En un discurso de poco más de 18 minutos, el expresidente evitó definiciones electorales concretas, pero instaló una consigna que atravesó todo el encuentro: “Somos el próximo paso”. La frase sintetiza la estrategia del macrismo: no confrontar con el oficialismo libertario, pero tampoco diluirse en él.
“El PRO no viene a cuestionar el rumbo, viene a completarlo”, planteó Macri. Y reforzó: “No vamos a boicotear ninguna ley que le haga bien al país, no vamos a darle excusas al populismo para volver”. En esa línea, reivindicó el apoyo legislativo que su espacio le brindó al gobierno nacional sin formar parte de la gestión ni reclamar cargos.
Sin embargo, el respaldo no fue incondicional. El exmandatario marcó diferencias, sobre todo en el plano económico y social. Reconoció como “indispensable” el equilibrio fiscal alcanzado por la gestión libertaria, pero advirtió que la estabilización no alcanza. “Hay una diferencia enorme entre parar la caída y empezar a subir. Los argentinos necesitan que su vida mejore”, sostuvo.
Para graficarlo, apeló a una metáfora: “Si demolés lo que estaba mal pero no construís, te queda un terreno vacío. Y los argentinos necesitan una casa”. Ese “próximo paso”, según definió, implica inversión, infraestructura y un Estado “pequeño y barato, pero que funcione”.
El acto también funcionó como una demostración de fuerza interna y de reorganización partidaria. Bajo el lema “Protagonistas del futuro”, el PRO buscó mostrar volumen político, renovar cuadros y enviar señales hacia el electorado que migró hacia La Libertad Avanza en los últimos años.
Hubo, además, un intento explícito de recuperar la épica fundacional del espacio. “Queremos volver a las bases”, repitieron distintos dirigentes durante la jornada, en la que no faltaron los símbolos clásicos del macrismo ni una puesta pensada para redes, con transmisión en streaming y caras jóvenes en la conducción.
En ese marco, María Eugenia Vidal dejó una de las definiciones más directas: “Nos estamos preparando para competir en todo el país en 2027”. Cristian Ritondo, por su parte, defendió el rol del PRO como sostén parlamentario del actual gobierno: “Sin el PRO no habría cambio posible en la Argentina”.

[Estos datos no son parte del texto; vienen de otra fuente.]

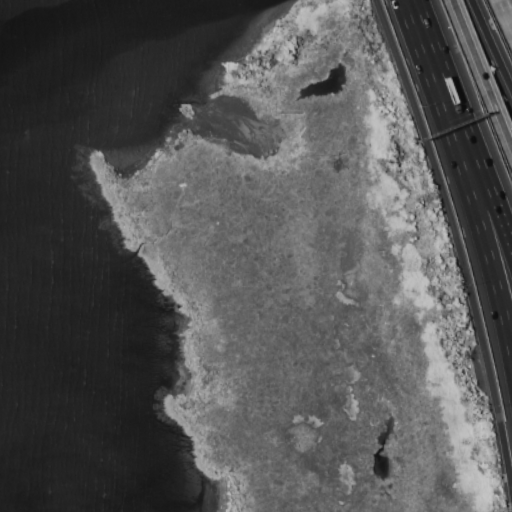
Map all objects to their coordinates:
road: (506, 11)
road: (491, 45)
road: (481, 75)
road: (462, 123)
road: (464, 179)
road: (456, 245)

El jefe de Gobierno porteño, Jorge Macri, abrió el encuentro con un mensaje en la misma sintonía: “Estamos de pie, estamos vivos”. Y el secretario general del partido, Fernando de Andreis, fue aún más enfático: “Hoy nace algo nuevo”.
La presencia de gobernadores como Rogelio Frigerio (Entre Ríos) e Ignacio Torres (Chubut) aportó volumen federal, aunque también dejó entrever matices. Ambos evitaron avanzar sobre candidaturas y pusieron el foco en la gestión, en un contexto donde el vínculo con la Casa Rosada exige equilibrio.
En ese delicado juego, el PRO busca reposicionarse: acompañar el proceso de cambio que encarna Milei, pero sin resignar autonomía ni proyecto propio. “Lo que hace fuerte al cambio es que múltiples espacios, con el mismo rumbo, puedan decir lo que crean, aunque incomode”, resumió Macri.
El telón de fondo es un escenario político en reconfiguración, donde el macrismo intenta evitar dos riesgos: quedar subsumido en el oficialismo libertario o ser percibido como un actor del pasado. De ahí la insistencia en la idea de futuro y en la necesidad de “blindar el cambio” con instituciones que trasciendan a un gobierno.
Sin menciones al caso $LIBRA ni a las controversias recientes del Ejecutivo, el acto buscó correrse de la coyuntura y proyectar una nueva etapa. Una etapa en la que el PRO pretende volver a ser algo más que un aliado: un actor con voz propia en la discusión del rumbo y, sobre todo, en la disputa que se abre hacia 2027.